• _TASK STATEMENT_:
Reproduce the lines below verbatim, leaving out the pictures.

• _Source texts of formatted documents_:
..........
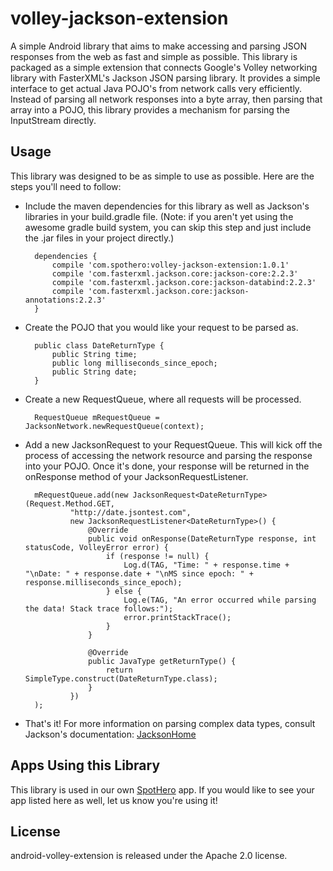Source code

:# volley-jackson-extension

A simple Android library that aims to make accessing and parsing JSON responses from the web as fast and simple as possible.  This library is packaged as a simple extension that connects Google's Volley networking library with FasterXML's Jackson JSON parsing library.  It provides a simple interface to get actual Java POJO's from network calls very efficiently.  Instead of parsing all network responses into a byte array, then parsing that array into a POJO, this library provides a mechanism for parsing the InputStream directly.

## Usage
This library was designed to be as simple to use as possible.  Here are the steps you'll need to follow:

* Include the maven dependencies for this library as well as Jackson's libraries in your build.gradle file.  (Note: if you aren't yet using the awesome gradle build system, you can skip this step and just include the .jar files in your project directly.)

		dependencies {
			compile 'com.spothero:volley-jackson-extension:1.0.1'
			compile 'com.fasterxml.jackson.core:jackson-core:2.2.3'
    		compile 'com.fasterxml.jackson.core:jackson-databind:2.2.3'
    		compile 'com.fasterxml.jackson.core:jackson-annotations:2.2.3'
    	}

* Create the POJO that you would like your request to be parsed as.

		public class DateReturnType {
			public String time;
			public long milliseconds_since_epoch;
			public String date;
		}

* Create a new RequestQueue, where all requests will be processed.

		RequestQueue mRequestQueue = JacksonNetwork.newRequestQueue(context);
		
* Add a new JacksonRequest to your RequestQueue.  This will kick off the process of accessing the network resource and parsing the response into your POJO.  Once it's done, your response will be returned in the onResponse method of your JacksonRequestListener.

		mRequestQueue.add(new JacksonRequest<DateReturnType>(Request.Method.GET,
				"http://date.jsontest.com",
				new JacksonRequestListener<DateReturnType>() {
					@Override
					public void onResponse(DateReturnType response, int statusCode, VolleyError error) {
						if (response != null) {
							Log.d(TAG, "Time: " + response.time + "\nDate: " + response.date + "\nMS since epoch: " + response.milliseconds_since_epoch);
						} else {
							Log.e(TAG, "An error occurred while parsing the data! Stack trace follows:");
							error.printStackTrace();
						}
					}

					@Override
					public JavaType getReturnType() {
						return SimpleType.construct(DateReturnType.class);
					}
				})
		); 

* That's it!  For more information on parsing complex data types, consult Jackson's documentation: [JacksonHome](http://wiki.fasterxml.com/JacksonHome)

## Apps Using this Library
This library is used in our own [SpotHero](https://play.google.com/store/apps/details?id=com.spothero.spothero "SpotHero") app. If you would like to see your app listed here as well, let us know you're using it!

## License
android-volley-extension is released under the Apache 2.0 license.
..........
• _TASK RESPONSE_:
Source code

:# volley-jackson-extension

A simple Android library that aims to make accessing and parsing JSON responses from the web as fast and simple as possible.  This library is packaged as a simple extension that connects Google's Volley networking library with FasterXML's Jackson JSON parsing library.  It provides a simple interface to get actual Java POJO's from network calls very efficiently.  Instead of parsing all network responses into a byte array, then parsing that array into a POJO, this library provides a mechanism for parsing the InputStream directly.

## Usage
This library was designed to be as simple to use as possible.  Here are the steps you'll need to follow:

* Include the maven dependencies for this library as well as Jackson's libraries in your build.gradle file.  (Note: if you aren't yet using the awesome gradle build system, you can skip this step and just include the .jar files in your project directly.)

		dependencies {
			compile 'com.spothero:volley-jackson-extension:1.0.1'
			compile 'com.fasterxml.jackson.core:jackson-core:2.2.3'
    		compile 'com.fasterxml.jackson.core:jackson-databind:2.2.3'
    		compile 'com.fasterxml.jackson.core:jackson-annotations:2.2.3'
    	}

* Create the POJO that you would like your request to be parsed as.

		public class DateReturnType {
			public String time;
			public long milliseconds_since_epoch;
			public String date;
		}

* Create a new RequestQueue, where all requests will be processed.

		RequestQueue mRequestQueue = JacksonNetwork.newRequestQueue(context);
		
* Add a new JacksonRequest to your RequestQueue.  This will kick off the process of accessing the network resource and parsing the response into your POJO.  Once it's done, your response will be returned in the onResponse method of your JacksonRequestListener.

		mRequestQueue.add(new JacksonRequest<DateReturnType>(Request.Method.GET,
				"http://date.jsontest.com",
				new JacksonRequestListener<DateReturnType>() {
					@Override
					public void onResponse(DateReturnType response, int statusCode, VolleyError error) {
						if (response != null) {
							Log.d(TAG, "Time: " + response.time + "\nDate: " + response.date + "\nMS since epoch: " + response.milliseconds_since_epoch);
						} else {
							Log.e(TAG, "An error occurred while parsing the data! Stack trace follows:");
							error.printStackTrace();
						}
					}

					@Override
					public JavaType getReturnType() {
						return SimpleType.construct(DateReturnType.class);
					}
				})
		); 

* That's it!  For more information on parsing complex data types, consult Jackson's documentation: [JacksonHome](http://wiki.fasterxml.com/JacksonHome)

## Apps Using this Library
This library is used in our own [SpotHero](https://play.google.com/store/apps/details?id=com.spothero.spothero "SpotHero") app. If you would like to see your app listed here as well, let us know you're using it!

## License
android-volley-extension is released under the Apache 2.0 license.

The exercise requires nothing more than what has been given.